**DOCUMENT SECTION**
********************

Act Two: The Performance in Snapshots

You are guided down a hallway to an elevator that will take you to Pod #5. Inside the elevator, three women’s voices—outside students—harmonize in haunting and celestial tones. “Can you see me?” they sing.

Oona:
Like most devised theater, a PACE performance is multifaceted and may include monologues, movement sequences, live music, dramatic scenes, rap, poetry, and audience participation. Rather than relying on a linear narrative or fictional characters, the performances highlight personal experiences that coalesce around specific themes. For the most part, performers do not take on fictional characters, but present as themselves or as members of the ensemble.6 Outside students perform alongside inside students, but it is the inside students who take center stage. The inside performers appear to be almost exclusively men of color and overwhelmingly African American.7 Many appear to be around the age of my students at San José State, but there are also several older men.

Amie:
In 2017’s Nothing About Us Without Us, the inside students framed their creative choices by highlighting the ways they have developed navigational, aspirational, familial, social, and resistant capital.8

At the front of a classroom, a performer raps a lecture. He references a complex diagram drawn on a whiteboard to explain a curriculum he has designed about breaking the cycle of gang violence. From the periphery of the room, inside and outside performers interject with personal stories about their experience with violence.

Luke:
The people on the outside bring in what I call the “institution of taught,” meaning they come inside thinking they’re going to see threatening images of what they’ve been taught to see. Images they’ve seen on various cop shows on CBS, NBC, CW, and FOX News. Performing for them is different because they leave having changed their minds about the community of the incarcerated. Performing for inmates carries with it a different energy because “we are oppressed” and in that oppression is clarity of connection. Inmates don’t need that much set up; prison trains you to observe, orient, decide, and act. Prisoners just get it!

Troy:
It’s a lot easier for me to perform and/or address a group of individuals that I’m familiar with as opposed to those I’m not so familiar with. Aside from being familiar with my peers, we have many similarities/experiences. Having understanding and being able to relate to each other eases communication for me, as well as how I may think I’m perceived.

A performer enters and greets the audience regally. He is wearing an elaborate Egyptian headdress made of paper.

Amie:
The gaze goes both ways during the performance. As the audience watches the performers, the performers watch the audience. The artists/performers are the authorities of their life experiences. This flipped gaze provides agency to individuals who are watched by officers/cameras for compliance and behavior 24 hours a day, 7 days a week, sometimes for decades.

********************

**GOAL OF THE EXERCISE**
In the text above, what term does Luke use for what people from the outside bring in with them?

**STORED DATA**
********************

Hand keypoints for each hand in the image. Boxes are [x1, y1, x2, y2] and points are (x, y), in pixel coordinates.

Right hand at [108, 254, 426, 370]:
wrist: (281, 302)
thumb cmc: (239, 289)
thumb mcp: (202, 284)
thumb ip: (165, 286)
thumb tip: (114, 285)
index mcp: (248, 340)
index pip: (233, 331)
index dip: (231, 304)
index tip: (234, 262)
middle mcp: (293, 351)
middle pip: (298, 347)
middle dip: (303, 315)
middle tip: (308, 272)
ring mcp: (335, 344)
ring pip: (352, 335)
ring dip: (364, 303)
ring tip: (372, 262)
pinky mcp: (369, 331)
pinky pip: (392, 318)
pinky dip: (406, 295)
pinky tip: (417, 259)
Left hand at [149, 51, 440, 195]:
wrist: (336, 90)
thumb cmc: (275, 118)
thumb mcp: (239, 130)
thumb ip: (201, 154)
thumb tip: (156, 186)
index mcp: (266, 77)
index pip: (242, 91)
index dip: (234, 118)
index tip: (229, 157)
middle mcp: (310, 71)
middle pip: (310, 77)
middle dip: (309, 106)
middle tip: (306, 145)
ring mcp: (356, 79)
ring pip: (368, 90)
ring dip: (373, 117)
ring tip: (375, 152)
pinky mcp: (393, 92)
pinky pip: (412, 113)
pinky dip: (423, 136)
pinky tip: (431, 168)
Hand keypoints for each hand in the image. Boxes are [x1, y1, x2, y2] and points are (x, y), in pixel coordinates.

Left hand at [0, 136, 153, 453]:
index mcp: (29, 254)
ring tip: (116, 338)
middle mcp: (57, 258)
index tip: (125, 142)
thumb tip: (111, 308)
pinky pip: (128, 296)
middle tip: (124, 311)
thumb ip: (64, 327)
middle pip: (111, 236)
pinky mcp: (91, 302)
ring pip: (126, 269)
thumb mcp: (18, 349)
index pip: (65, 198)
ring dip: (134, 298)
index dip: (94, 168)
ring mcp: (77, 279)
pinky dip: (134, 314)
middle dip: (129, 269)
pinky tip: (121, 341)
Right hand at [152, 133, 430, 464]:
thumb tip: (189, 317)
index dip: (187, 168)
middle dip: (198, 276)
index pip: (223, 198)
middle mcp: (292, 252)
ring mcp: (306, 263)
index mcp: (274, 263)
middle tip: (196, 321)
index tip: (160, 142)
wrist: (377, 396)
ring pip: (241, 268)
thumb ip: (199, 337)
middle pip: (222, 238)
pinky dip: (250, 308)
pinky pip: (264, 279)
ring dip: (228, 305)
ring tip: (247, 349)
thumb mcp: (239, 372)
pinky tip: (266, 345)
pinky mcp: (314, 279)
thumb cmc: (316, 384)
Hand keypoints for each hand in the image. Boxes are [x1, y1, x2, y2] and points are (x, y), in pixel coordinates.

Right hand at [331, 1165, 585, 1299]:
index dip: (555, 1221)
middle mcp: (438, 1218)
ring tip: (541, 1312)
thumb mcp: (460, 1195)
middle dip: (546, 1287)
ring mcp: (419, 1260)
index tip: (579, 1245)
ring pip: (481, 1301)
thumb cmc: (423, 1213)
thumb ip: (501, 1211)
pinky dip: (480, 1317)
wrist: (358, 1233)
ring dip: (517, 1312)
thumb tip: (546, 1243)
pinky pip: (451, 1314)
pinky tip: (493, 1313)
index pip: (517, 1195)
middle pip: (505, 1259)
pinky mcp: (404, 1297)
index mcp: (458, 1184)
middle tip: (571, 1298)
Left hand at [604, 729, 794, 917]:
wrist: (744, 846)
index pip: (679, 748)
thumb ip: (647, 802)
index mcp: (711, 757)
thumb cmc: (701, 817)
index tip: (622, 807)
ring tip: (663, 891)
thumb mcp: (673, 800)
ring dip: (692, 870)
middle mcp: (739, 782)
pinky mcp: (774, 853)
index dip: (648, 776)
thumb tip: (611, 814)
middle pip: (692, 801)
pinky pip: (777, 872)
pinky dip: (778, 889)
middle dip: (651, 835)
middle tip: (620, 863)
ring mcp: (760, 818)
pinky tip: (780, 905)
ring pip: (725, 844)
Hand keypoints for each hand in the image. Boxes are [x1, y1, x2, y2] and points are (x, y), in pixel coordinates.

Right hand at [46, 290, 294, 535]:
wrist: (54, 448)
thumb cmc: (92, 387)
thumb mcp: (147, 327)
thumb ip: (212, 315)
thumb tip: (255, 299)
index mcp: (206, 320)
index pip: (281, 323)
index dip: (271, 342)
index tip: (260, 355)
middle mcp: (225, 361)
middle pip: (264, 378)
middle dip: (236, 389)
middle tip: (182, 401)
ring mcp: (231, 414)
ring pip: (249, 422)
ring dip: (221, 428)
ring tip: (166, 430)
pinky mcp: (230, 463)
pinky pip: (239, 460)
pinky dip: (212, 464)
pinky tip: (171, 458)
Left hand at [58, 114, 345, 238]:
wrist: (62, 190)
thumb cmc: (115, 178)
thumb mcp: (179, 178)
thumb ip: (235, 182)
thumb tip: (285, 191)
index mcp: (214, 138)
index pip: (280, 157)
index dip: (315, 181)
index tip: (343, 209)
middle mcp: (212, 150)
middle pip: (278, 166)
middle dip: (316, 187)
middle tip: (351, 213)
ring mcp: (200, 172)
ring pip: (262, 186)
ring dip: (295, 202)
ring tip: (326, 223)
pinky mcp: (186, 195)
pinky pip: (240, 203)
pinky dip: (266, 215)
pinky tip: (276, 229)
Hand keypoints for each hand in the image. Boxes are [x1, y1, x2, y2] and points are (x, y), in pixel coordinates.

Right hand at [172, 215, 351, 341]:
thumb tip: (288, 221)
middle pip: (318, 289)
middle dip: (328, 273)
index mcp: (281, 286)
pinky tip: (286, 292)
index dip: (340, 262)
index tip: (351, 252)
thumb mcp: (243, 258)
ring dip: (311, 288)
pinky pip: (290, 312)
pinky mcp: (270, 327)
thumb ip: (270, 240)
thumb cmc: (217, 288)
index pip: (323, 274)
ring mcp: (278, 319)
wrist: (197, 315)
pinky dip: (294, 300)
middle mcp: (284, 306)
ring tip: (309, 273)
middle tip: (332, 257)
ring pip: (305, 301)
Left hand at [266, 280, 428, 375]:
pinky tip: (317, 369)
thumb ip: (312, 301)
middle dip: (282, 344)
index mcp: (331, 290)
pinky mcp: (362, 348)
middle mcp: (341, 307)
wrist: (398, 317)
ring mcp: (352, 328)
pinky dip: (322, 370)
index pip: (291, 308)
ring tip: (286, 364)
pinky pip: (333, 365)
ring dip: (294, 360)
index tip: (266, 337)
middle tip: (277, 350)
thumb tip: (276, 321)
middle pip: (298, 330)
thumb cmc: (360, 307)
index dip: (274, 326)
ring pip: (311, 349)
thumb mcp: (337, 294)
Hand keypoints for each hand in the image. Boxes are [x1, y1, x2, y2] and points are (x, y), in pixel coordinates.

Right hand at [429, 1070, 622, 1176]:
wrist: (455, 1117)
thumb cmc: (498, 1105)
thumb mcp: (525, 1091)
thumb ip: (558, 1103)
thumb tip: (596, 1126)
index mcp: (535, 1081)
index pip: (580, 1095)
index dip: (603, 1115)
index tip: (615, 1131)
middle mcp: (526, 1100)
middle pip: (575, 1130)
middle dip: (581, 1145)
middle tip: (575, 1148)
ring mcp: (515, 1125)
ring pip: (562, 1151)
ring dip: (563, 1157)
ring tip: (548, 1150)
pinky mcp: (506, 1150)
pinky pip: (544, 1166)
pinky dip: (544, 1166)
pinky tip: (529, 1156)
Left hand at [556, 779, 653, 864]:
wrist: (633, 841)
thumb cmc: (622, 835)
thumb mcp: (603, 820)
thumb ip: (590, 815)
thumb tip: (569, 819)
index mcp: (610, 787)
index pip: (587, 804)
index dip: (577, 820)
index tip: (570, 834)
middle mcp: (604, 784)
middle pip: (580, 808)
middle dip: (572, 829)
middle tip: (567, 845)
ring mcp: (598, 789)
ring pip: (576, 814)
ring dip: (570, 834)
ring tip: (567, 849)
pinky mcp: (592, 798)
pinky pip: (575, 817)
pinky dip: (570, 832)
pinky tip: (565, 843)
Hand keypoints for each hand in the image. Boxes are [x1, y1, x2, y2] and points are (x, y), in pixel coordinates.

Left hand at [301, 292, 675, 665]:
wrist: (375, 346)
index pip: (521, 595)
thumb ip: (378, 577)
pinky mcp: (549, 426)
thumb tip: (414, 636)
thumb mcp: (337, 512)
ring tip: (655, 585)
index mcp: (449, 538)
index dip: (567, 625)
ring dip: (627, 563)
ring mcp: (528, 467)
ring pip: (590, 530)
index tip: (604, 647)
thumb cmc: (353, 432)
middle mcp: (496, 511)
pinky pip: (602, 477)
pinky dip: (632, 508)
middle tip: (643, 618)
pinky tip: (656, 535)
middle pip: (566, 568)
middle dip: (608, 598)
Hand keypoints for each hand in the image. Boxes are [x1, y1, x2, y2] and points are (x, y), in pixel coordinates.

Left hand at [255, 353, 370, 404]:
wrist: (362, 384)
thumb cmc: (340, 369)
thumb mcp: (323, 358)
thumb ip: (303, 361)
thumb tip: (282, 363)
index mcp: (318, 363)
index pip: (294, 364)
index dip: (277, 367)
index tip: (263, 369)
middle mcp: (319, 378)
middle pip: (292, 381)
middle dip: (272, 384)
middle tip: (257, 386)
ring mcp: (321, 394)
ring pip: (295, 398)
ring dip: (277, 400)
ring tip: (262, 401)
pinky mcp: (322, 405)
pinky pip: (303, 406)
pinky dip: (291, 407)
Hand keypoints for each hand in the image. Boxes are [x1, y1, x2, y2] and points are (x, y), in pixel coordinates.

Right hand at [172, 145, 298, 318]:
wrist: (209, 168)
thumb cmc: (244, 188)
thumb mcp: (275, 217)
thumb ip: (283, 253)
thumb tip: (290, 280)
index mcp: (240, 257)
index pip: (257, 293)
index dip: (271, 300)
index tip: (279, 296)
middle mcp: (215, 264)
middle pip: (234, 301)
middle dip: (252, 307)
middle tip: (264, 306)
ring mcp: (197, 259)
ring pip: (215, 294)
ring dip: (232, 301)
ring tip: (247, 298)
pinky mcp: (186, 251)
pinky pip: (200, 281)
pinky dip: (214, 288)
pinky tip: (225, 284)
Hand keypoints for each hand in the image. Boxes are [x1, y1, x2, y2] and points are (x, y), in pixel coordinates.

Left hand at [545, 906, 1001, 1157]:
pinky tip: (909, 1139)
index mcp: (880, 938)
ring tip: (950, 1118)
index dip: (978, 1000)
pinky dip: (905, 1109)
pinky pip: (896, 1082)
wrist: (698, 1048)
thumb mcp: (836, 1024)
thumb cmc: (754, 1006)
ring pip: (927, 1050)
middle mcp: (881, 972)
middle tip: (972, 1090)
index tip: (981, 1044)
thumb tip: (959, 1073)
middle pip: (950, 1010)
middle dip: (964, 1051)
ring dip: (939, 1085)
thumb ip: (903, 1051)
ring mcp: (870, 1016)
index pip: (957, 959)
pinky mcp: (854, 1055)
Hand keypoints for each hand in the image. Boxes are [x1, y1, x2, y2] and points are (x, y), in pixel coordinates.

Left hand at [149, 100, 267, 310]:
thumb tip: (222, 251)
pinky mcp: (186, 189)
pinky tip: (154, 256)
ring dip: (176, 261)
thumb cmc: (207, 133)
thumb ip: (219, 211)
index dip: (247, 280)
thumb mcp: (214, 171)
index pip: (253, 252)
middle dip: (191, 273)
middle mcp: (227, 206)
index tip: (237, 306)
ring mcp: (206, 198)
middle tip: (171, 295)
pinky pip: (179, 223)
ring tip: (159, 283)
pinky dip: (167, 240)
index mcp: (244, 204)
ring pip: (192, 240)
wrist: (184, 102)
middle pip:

********************

**SOLUTION TO THE PROBLEM**
He calls it the "institution of taught."